## What is expected
Render the lines of the data below as a JSON list of strings, one string per line with blank lines omitted, starting at the line containing "scientific name: Mentzelia affinis" and ending at the line containing "catalogue / barcode: US 670968". Include both of those lines and nothing outside that span.

## Begin

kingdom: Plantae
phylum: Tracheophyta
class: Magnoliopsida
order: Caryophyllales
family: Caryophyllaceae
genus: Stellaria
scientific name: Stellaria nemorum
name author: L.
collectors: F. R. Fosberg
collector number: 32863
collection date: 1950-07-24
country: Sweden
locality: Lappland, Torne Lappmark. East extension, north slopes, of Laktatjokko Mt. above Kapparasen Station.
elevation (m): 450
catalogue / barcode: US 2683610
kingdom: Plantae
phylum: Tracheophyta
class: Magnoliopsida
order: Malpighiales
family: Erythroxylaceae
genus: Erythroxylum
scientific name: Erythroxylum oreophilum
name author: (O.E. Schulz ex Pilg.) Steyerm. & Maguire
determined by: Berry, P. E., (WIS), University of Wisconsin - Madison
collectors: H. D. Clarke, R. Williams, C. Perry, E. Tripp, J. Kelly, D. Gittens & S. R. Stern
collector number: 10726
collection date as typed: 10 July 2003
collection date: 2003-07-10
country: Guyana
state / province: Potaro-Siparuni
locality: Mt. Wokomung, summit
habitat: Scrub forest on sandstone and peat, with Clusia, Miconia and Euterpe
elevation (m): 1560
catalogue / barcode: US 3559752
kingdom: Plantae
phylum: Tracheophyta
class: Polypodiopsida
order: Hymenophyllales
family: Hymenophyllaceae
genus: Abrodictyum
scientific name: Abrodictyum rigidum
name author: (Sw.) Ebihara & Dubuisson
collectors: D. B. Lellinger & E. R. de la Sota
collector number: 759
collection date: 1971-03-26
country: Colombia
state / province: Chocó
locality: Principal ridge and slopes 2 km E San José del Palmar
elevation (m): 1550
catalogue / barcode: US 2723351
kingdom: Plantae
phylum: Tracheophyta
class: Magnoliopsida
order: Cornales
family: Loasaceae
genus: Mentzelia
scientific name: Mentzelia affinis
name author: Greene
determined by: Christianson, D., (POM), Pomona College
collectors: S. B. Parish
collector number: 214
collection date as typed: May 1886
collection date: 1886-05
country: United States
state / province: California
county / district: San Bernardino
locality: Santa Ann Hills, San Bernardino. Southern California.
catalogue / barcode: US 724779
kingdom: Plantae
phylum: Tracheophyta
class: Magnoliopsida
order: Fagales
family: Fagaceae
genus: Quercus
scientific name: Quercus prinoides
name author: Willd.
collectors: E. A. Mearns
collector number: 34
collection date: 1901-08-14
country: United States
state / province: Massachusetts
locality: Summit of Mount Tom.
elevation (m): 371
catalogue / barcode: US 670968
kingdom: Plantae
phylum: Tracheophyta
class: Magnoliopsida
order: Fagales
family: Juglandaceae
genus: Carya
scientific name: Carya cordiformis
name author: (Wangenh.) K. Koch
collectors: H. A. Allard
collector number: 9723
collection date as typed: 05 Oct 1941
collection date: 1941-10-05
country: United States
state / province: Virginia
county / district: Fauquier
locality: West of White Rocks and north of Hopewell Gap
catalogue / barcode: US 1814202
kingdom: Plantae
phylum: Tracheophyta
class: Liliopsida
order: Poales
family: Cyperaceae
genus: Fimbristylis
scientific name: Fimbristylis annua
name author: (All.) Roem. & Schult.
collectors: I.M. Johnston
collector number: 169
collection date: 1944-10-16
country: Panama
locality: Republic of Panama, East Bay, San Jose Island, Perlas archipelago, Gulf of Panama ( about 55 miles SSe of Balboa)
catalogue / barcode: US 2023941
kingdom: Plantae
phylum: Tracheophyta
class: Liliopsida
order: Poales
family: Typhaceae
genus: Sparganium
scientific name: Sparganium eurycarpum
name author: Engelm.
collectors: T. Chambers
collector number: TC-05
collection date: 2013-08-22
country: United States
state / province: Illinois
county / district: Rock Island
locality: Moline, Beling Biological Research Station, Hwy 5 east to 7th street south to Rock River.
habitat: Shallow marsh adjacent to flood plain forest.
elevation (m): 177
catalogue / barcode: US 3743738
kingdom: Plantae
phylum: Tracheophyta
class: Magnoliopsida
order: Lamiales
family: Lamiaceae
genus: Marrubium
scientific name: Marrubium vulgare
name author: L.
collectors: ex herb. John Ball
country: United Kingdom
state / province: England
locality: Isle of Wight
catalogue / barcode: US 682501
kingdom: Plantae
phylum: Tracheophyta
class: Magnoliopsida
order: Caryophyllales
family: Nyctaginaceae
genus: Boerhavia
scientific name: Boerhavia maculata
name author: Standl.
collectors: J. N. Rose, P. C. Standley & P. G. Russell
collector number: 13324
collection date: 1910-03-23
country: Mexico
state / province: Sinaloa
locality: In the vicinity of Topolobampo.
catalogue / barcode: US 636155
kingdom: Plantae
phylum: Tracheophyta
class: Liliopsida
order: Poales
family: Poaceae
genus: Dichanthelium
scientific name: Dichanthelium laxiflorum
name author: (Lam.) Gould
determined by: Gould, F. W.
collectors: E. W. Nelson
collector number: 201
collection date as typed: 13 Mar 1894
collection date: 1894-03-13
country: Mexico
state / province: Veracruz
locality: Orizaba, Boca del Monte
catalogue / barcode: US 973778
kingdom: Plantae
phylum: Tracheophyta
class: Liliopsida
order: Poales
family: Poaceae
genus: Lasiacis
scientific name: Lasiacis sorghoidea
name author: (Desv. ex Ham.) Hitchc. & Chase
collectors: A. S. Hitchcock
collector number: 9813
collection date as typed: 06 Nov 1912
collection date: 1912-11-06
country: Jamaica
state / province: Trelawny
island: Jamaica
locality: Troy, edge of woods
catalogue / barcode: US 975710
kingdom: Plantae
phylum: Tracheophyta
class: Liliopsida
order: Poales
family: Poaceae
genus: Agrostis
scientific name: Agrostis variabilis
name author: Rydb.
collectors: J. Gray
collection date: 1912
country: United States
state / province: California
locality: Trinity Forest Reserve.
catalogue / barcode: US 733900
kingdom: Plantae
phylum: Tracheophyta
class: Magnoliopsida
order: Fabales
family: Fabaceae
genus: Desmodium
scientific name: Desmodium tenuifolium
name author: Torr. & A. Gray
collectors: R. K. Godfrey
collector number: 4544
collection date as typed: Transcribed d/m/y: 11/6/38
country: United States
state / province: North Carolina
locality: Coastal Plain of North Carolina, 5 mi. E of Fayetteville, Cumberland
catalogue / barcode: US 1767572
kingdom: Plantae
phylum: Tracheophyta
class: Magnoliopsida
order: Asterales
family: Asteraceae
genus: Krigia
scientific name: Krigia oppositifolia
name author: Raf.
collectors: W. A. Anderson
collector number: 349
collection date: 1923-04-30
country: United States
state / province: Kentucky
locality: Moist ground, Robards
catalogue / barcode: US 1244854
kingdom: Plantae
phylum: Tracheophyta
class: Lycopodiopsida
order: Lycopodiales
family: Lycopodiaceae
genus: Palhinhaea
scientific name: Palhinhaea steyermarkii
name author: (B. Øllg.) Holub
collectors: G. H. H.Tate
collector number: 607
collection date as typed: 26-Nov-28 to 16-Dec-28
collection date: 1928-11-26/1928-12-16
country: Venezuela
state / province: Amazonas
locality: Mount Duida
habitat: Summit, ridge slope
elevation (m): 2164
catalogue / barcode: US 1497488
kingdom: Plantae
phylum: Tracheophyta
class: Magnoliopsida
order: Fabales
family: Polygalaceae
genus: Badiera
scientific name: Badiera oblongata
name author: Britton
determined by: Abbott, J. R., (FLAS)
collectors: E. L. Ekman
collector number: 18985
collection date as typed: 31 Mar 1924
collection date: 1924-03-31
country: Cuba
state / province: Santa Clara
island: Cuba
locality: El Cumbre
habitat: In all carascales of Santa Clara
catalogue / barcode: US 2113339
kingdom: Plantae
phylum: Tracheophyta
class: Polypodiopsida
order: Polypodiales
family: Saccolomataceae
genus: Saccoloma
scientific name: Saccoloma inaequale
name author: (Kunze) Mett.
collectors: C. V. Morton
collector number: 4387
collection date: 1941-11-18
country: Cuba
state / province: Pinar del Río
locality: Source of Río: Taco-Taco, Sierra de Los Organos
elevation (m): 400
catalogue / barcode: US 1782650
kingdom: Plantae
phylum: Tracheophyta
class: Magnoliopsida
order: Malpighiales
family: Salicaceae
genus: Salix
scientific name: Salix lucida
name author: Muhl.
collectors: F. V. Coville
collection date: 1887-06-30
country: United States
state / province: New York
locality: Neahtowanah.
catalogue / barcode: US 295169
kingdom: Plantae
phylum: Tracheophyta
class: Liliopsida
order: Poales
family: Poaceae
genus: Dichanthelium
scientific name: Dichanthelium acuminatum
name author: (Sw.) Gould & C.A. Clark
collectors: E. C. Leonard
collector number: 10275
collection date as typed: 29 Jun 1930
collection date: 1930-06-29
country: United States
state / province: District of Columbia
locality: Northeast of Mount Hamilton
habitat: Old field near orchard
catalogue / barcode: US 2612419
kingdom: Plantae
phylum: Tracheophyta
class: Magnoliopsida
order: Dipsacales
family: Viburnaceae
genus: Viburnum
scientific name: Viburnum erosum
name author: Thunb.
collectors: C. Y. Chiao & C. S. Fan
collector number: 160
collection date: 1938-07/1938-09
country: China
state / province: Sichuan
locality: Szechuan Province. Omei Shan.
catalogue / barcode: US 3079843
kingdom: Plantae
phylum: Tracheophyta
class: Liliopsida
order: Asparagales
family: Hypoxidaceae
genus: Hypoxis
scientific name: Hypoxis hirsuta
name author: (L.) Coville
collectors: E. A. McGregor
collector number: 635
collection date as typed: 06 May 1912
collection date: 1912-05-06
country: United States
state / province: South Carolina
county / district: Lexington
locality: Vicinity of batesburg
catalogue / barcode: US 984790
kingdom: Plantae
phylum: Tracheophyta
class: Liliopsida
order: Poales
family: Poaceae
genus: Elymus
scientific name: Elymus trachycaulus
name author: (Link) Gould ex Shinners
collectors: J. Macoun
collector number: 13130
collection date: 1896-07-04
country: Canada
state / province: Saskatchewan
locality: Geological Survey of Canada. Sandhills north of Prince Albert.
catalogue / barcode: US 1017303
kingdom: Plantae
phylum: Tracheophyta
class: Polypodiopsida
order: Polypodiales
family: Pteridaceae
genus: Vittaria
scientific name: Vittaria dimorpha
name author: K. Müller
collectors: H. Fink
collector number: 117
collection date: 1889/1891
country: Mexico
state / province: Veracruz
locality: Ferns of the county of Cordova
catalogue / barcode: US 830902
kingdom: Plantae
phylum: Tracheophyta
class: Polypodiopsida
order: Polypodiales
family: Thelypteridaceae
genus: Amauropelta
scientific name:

## End

## Written solution
[
  "scientific name: Mentzelia affinis",
  "name author: Greene",
  "determined by: Christianson, D., (POM), Pomona College",
  "collectors: S. B. Parish",
  "collector number: 214",
  "collection date as typed: May 1886",
  "collection date: 1886-05",
  "country: United States",
  "state / province: California",
  "county / district: San Bernardino",
  "locality: Santa Ann Hills, San Bernardino. Southern California.",
  "catalogue / barcode: US 724779",
  "kingdom: Plantae",
  "phylum: Tracheophyta",
  "class: Magnoliopsida",
  "order: Fagales",
  "family: Fagaceae",
  "genus: Quercus",
  "scientific name: Quercus prinoides",
  "name author: Willd.",
  "collectors: E. A. Mearns",
  "collector number: 34",
  "collection date: 1901-08-14",
  "country: United States",
  "state / province: Massachusetts",
  "locality: Summit of Mount Tom.",
  "elevation (m): 371",
  "catalogue / barcode: US 670968"
]